■ WORK TASK: The lines of the records that include "bank" should all be copied.

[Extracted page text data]

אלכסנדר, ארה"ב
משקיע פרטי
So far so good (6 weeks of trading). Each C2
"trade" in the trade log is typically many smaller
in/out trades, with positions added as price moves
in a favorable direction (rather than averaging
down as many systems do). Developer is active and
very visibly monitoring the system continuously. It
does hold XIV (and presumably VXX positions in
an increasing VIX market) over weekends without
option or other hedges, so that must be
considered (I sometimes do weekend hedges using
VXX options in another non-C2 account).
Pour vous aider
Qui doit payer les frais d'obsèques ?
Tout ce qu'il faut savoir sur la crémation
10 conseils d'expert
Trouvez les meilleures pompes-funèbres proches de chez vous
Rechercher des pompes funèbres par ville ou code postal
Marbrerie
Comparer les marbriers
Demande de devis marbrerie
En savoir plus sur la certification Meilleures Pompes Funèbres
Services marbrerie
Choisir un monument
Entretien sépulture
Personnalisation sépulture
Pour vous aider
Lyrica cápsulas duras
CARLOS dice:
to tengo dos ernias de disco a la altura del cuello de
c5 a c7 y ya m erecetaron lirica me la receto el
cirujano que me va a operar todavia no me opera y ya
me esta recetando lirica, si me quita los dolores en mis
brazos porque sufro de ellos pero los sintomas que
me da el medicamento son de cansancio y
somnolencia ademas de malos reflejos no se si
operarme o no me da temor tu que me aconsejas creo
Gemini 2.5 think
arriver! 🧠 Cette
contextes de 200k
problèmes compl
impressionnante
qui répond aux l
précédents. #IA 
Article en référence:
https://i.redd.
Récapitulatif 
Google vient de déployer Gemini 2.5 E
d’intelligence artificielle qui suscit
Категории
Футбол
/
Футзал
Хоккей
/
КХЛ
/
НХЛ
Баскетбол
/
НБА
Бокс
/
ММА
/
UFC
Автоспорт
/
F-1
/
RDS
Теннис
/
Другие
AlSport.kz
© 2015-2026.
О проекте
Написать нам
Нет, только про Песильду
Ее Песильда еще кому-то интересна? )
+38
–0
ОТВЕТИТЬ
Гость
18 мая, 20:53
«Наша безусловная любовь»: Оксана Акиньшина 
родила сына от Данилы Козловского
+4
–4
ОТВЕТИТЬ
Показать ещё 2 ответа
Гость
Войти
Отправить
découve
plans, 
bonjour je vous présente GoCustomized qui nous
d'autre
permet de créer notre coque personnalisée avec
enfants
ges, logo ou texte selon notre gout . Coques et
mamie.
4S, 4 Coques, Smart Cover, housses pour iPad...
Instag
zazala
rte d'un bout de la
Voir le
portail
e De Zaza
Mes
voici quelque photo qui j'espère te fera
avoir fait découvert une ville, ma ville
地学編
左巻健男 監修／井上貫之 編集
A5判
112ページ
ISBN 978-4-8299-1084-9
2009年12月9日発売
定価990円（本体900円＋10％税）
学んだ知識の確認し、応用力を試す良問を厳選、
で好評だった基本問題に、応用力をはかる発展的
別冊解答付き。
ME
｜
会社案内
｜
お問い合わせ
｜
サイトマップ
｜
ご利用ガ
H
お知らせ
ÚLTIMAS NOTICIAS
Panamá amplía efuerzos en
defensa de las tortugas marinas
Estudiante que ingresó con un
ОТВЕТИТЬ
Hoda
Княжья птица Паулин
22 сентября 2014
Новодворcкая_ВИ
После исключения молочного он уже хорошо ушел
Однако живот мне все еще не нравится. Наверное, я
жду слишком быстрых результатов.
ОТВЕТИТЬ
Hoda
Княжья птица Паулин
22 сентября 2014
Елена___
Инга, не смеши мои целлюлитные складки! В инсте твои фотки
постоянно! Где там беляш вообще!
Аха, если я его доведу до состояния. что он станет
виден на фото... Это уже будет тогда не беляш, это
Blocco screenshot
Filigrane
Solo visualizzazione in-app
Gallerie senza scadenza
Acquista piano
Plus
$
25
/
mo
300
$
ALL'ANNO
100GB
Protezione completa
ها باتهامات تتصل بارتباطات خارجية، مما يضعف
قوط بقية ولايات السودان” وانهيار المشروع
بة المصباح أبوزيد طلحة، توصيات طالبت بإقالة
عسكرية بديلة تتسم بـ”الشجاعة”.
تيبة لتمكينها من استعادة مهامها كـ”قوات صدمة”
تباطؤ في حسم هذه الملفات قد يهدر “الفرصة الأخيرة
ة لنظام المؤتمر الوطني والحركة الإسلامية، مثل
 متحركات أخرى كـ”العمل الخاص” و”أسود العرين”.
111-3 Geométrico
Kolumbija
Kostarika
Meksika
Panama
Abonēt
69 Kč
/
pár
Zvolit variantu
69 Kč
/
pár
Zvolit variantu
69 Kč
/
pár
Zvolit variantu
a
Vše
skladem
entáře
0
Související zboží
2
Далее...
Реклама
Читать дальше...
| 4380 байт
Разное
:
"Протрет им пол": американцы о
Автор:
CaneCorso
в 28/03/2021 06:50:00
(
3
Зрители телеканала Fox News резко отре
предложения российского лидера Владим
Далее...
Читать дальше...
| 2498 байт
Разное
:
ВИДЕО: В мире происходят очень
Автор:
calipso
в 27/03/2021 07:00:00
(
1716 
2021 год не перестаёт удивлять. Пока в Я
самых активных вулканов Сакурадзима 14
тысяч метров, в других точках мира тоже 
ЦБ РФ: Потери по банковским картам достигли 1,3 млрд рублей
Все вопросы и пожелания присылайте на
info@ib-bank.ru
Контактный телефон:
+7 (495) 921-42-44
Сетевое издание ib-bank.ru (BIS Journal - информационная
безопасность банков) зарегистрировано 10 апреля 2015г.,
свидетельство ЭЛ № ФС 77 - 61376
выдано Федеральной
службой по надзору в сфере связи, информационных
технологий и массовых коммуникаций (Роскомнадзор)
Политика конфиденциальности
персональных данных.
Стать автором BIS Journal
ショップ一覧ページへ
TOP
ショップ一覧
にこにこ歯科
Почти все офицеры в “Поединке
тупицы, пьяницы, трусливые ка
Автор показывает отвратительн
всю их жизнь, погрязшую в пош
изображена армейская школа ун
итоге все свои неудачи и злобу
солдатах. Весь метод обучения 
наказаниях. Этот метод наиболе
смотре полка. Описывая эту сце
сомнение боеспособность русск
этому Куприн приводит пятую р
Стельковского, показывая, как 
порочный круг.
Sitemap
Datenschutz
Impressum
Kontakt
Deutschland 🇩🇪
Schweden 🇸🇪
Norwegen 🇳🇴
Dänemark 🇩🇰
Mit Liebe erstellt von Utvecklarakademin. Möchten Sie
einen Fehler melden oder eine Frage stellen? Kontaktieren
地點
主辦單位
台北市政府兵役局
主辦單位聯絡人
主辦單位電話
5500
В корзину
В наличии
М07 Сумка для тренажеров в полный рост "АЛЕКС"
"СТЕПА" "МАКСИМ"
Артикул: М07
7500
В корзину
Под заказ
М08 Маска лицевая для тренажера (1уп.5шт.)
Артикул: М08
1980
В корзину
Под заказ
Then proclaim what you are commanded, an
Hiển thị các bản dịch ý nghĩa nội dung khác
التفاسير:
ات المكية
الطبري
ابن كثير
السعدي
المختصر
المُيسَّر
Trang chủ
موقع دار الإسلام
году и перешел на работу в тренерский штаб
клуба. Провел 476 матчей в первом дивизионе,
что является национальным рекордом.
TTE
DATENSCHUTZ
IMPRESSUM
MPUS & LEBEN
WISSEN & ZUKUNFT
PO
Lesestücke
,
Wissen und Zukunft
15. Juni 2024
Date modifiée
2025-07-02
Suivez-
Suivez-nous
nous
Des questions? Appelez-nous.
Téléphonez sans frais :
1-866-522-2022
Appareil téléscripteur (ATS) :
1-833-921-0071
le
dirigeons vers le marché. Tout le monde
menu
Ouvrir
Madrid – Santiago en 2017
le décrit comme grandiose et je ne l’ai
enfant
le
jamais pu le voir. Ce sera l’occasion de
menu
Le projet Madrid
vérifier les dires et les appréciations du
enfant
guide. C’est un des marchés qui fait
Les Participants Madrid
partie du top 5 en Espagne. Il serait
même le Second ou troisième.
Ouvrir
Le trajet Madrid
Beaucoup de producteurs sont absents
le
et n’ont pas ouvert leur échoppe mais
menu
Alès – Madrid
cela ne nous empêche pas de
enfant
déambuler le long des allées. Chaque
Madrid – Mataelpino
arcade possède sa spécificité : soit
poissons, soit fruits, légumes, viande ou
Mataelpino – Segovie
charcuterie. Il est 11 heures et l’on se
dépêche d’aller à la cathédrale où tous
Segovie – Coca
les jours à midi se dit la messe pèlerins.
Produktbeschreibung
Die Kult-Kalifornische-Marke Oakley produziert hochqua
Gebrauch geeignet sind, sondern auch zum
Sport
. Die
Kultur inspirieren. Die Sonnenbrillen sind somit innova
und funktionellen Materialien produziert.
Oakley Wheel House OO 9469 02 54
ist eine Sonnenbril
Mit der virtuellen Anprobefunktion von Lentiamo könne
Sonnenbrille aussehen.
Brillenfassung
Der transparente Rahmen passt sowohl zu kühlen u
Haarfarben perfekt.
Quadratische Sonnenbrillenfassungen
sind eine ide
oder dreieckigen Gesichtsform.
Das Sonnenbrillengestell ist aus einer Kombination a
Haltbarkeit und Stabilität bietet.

■ WRITTEN SOLUTION:
info@ib-bank.ru
Сетевое издание ib-bank.ru (BIS Journal - информационная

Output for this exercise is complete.